LE FUMATE NERE CHE RIVELANO INCERTEZZE TRASVERSALI
Il congelamento della candidatura di Silvio Berlusconi è testimoniato dal rinvio del vertice del centrodestra che si doveva tenere oggi a Roma. Il fondatore di FI è rimasto a Milano, almeno per ora. E subito i suoi alleati, Matteo Salvini e Giorgia Meloni, interpretano la notizia come il «via libera» al loro fantomatico «piano B». E, con una vena di impazienza, annunciano di avere pronta una proposta alternativa per aprire la trattativa con M5S e Pd. Evocano la compattezza del proprio schieramento per contare sull’elezione del capo dello Stato, eppure si stanno rendendo conto che preservarla sarà un miracolo.
Le manovre sul Quirinale sono un acceleratore delle contraddizioni: di tutti. Per questo, al di là del tweet identico trasmesso ieri dopo il vertice tra il grillino Giuseppe Conte, il segretario dem Enrico Letta e il ministro Roberto Speranza, anche quel fronte accredita una compattezza tutta da verificare. La genericità del testo condiviso lascia capire che non esiste nessuna intesa su un nome: farlo dividerebbe il Pd e i Cinque Stelle, oltre che incrinare i rapporti tra loro.

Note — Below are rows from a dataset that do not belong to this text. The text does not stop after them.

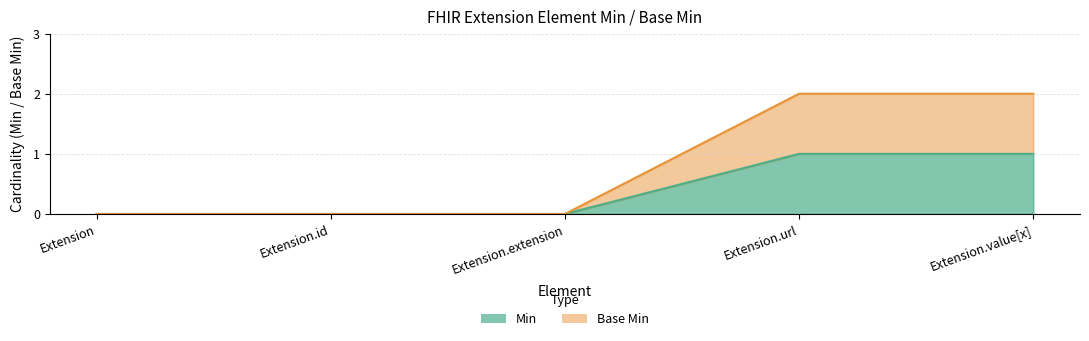

At Extension, list the series in order from largest to smallest.

Min, Base Min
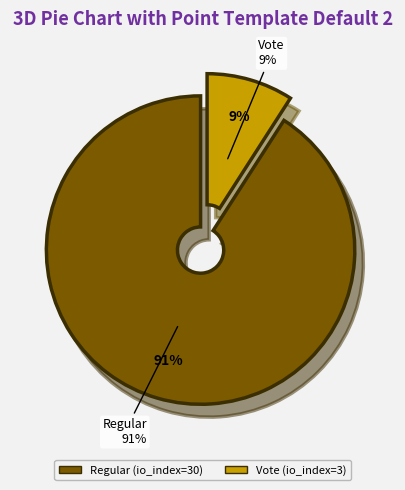

Which has a higher value, Regular (io_index=30) or Vote (io_index=3)?

Regular (io_index=30)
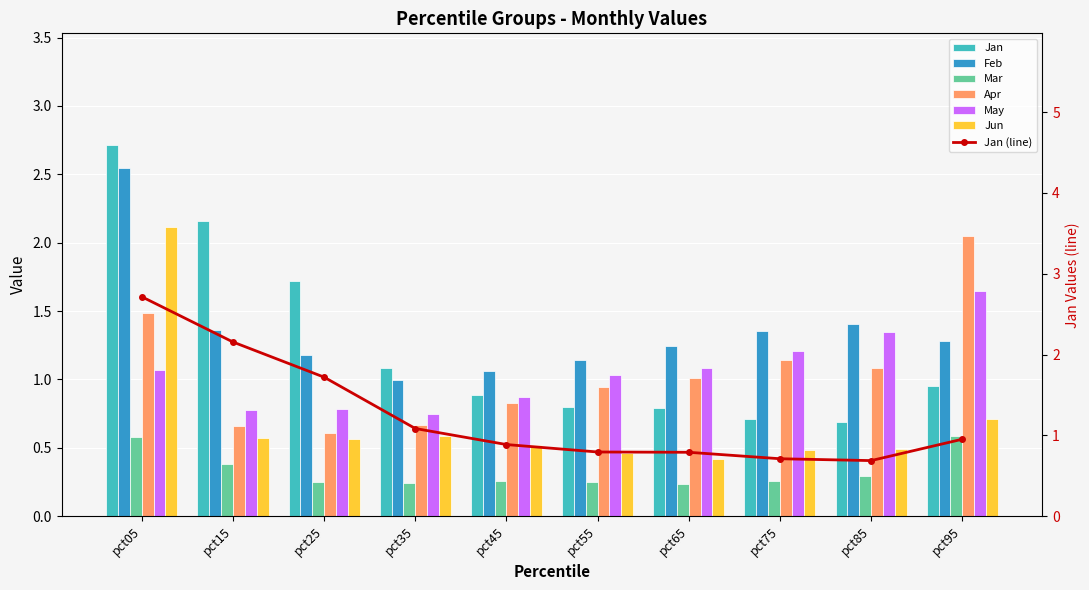

Reading left to right, transcribe all the data shown in this chart.

Jan: pct05=2.7	pct15=2.2	pct25=1.7	pct35=1.1	pct45=0.9	pct55=0.8	pct65=0.8	pct75=0.7	pct85=0.7	pct95=1.0
Feb: pct05=2.5	pct15=1.4	pct25=1.2	pct35=1.0	pct45=1.1	pct55=1.1	pct65=1.2	pct75=1.4	pct85=1.4	pct95=1.3
Mar: pct05=0.6	pct15=0.4	pct25=0.2	pct35=0.2	pct45=0.3	pct55=0.3	pct65=0.2	pct75=0.3	pct85=0.3	pct95=0.6
Apr: pct05=1.5	pct15=0.7	pct25=0.6	pct35=0.7	pct45=0.8	pct55=0.9	pct65=1.0	pct75=1.1	pct85=1.1	pct95=2.1
May: pct05=1.1	pct15=0.8	pct25=0.8	pct35=0.8	pct45=0.9	pct55=1.0	pct65=1.1	pct75=1.2	pct85=1.3	pct95=1.7
Jun: pct05=2.1	pct15=0.6	pct25=0.6	pct35=0.6	pct45=0.5	pct55=0.5	pct65=0.4	pct75=0.5	pct85=0.5	pct95=0.7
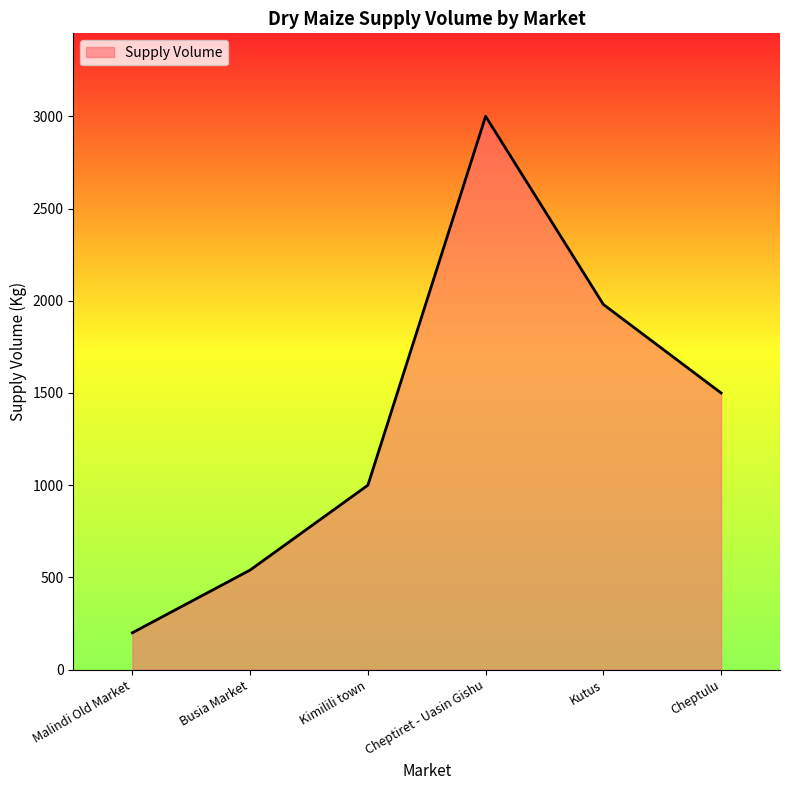

What is the change in value from Cheptiret - Uasin Gishu to Cheptulu?

-1500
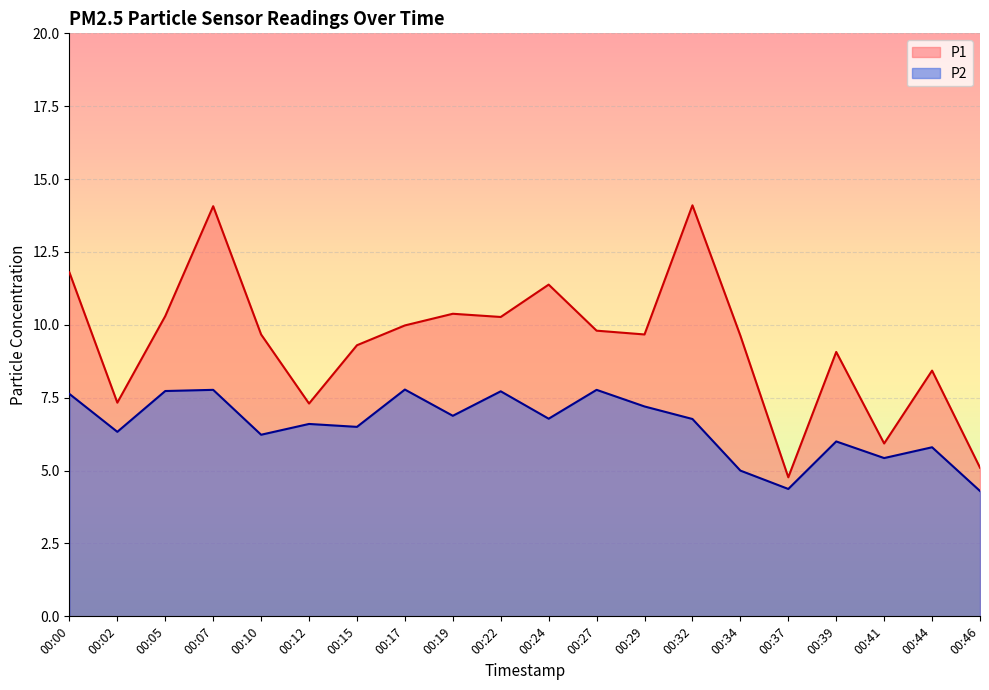

Which has a higher value, 00:07 or 00:44?

00:07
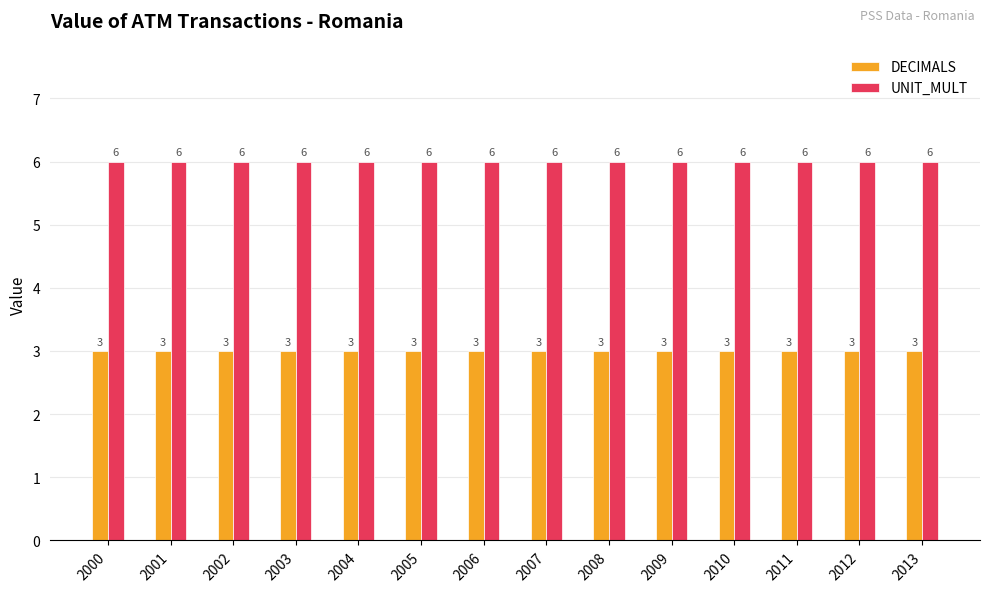

What is the greatest value displayed?

6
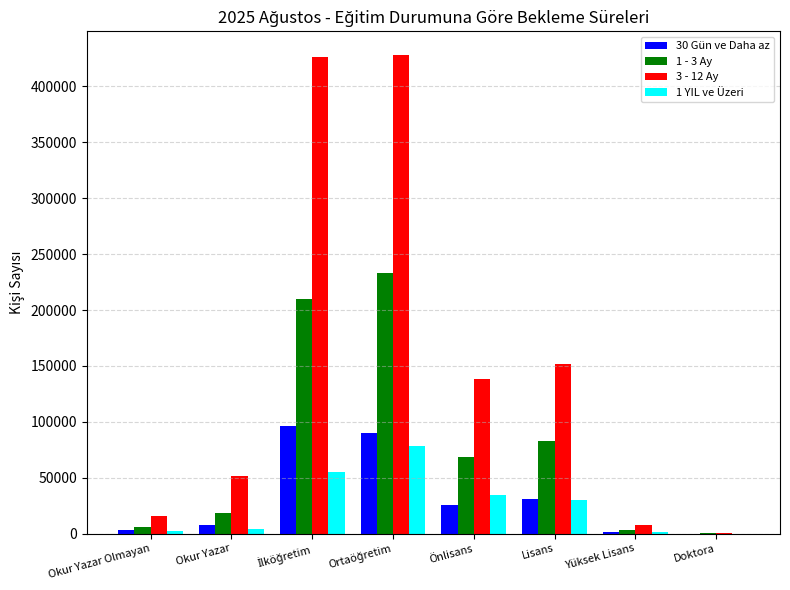

What is the greatest value displayed?

427902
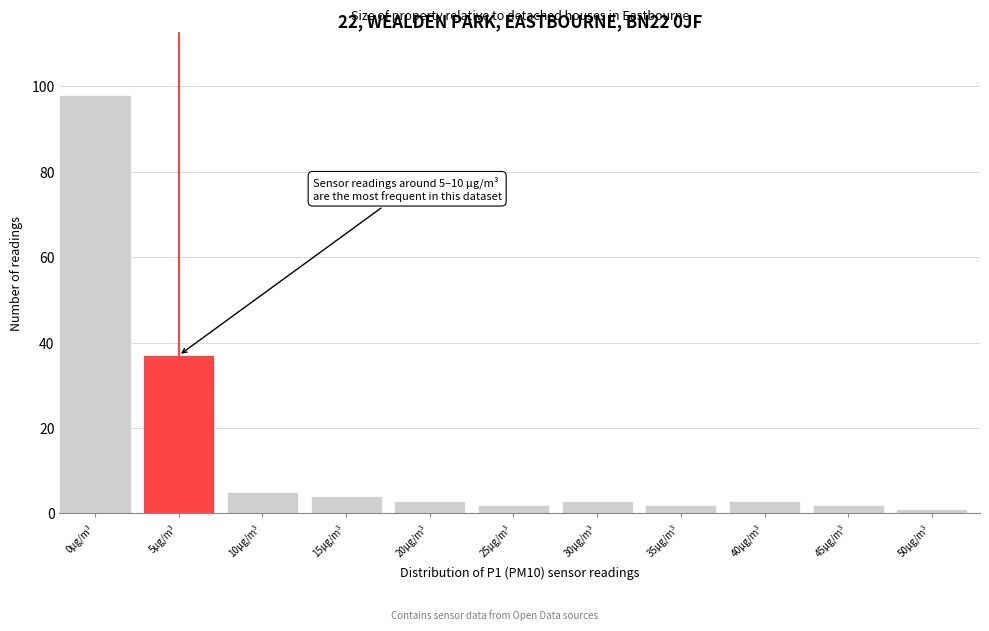

Reading left to right, extract all data points from this chart.

0µg/m³=98	5µg/m³=37	10µg/m³=5	15µg/m³=4	20µg/m³=3	25µg/m³=2	30µg/m³=3	35µg/m³=2	40µg/m³=3	45µg/m³=2	50µg/m³=1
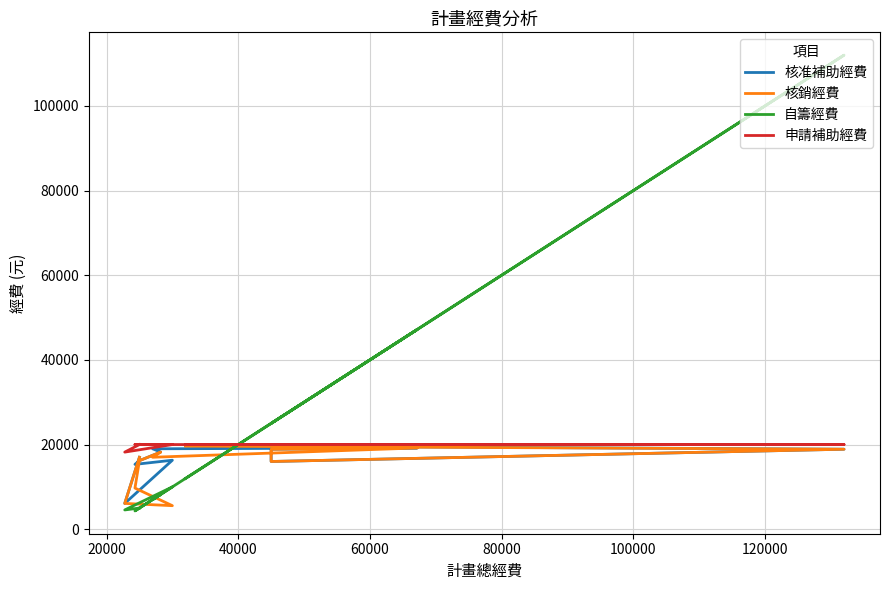

At how many categories does at least one series exceed 96363?

1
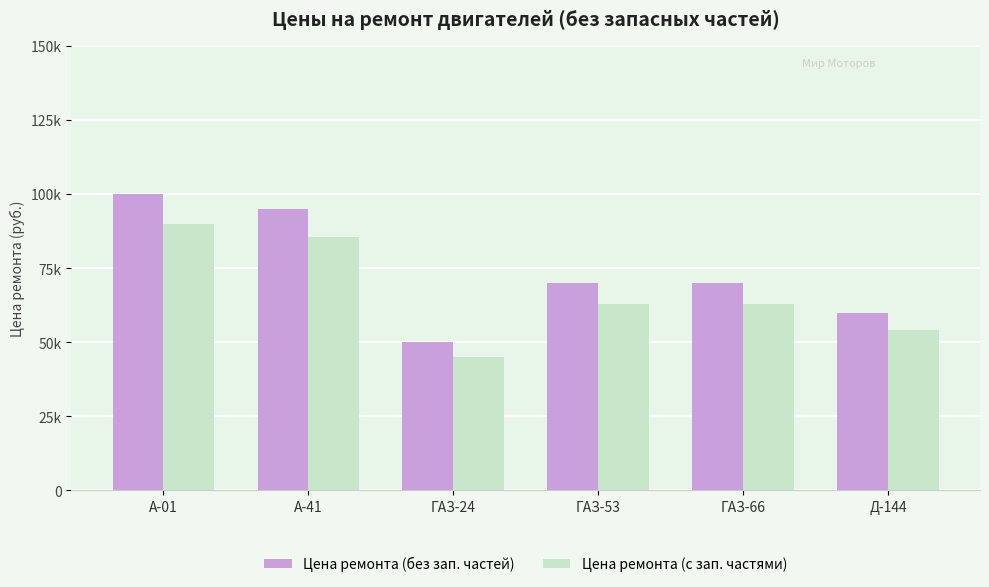

Does the chart contain stacked bars?

No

In più, l’ex premier del M5S è dovuto andare alla Farnesina da Luigi Di Maio per essere sicuro di avere dietro le truppe parlamentari di un Movimento disorientato, e ora traumatizzato dai problemi giudiziari di Beppe Grillo. Alla fine, entrambi avrebbero rivendicato la «centralità» del M5S e l’esigenza di «preservare Draghi da tatticismi politici». Frase un po’ oscura: al punto che, poche ore dopo, dalla cerchia di Conte è venuta fuori una dichiarazione ufficiosa e anodina secondo la quale la linea del M5S prevede che Draghi rimanga a Palazzo Chigi.
Suona come un modo obliquo per rassicurare quella parte del grillismo tuttora ostile al premier e timorosa che un suo passaggio al Quirinale porti a elezioni anticipate. Quella del voto è in realtà un’ipotesi remota: chiunque sarà scelto sa che il Parlamento vuole una legislatura da proseguire fino al 2023. Ma l’avvertimento cifrato serve a tacitare i numerosi nemici di Draghi e a non fare apparire Conte cedevole. È un approccio diverso da quello di Letta, pure alle prese con un partito gonfio di personaggi con ambizioni presidenziali.
Il segretario del Pd sembra consapevole dei contraccolpi negativi che un’uscita di scena del premier avrebbe a livello internazionale. E sa anche che sarà quasi impossibile una permanenza di Draghi a Palazzo Chigi con la maggioranza attuale. Per questo, mentre «cofirma» il tweet con gli alleati, precisa che «la protezione di Draghi deve essere l’obiettivo di tutte le forze politiche». E, per essere più chiaro, spiega che «è la risorsa fondamentale del Paese e ci fa da scudo rispetto alle nostre debolezze, a partire dal debito». Il messaggio è chiaro. Resta da vedere chi vorrà o potrà raccoglierlo.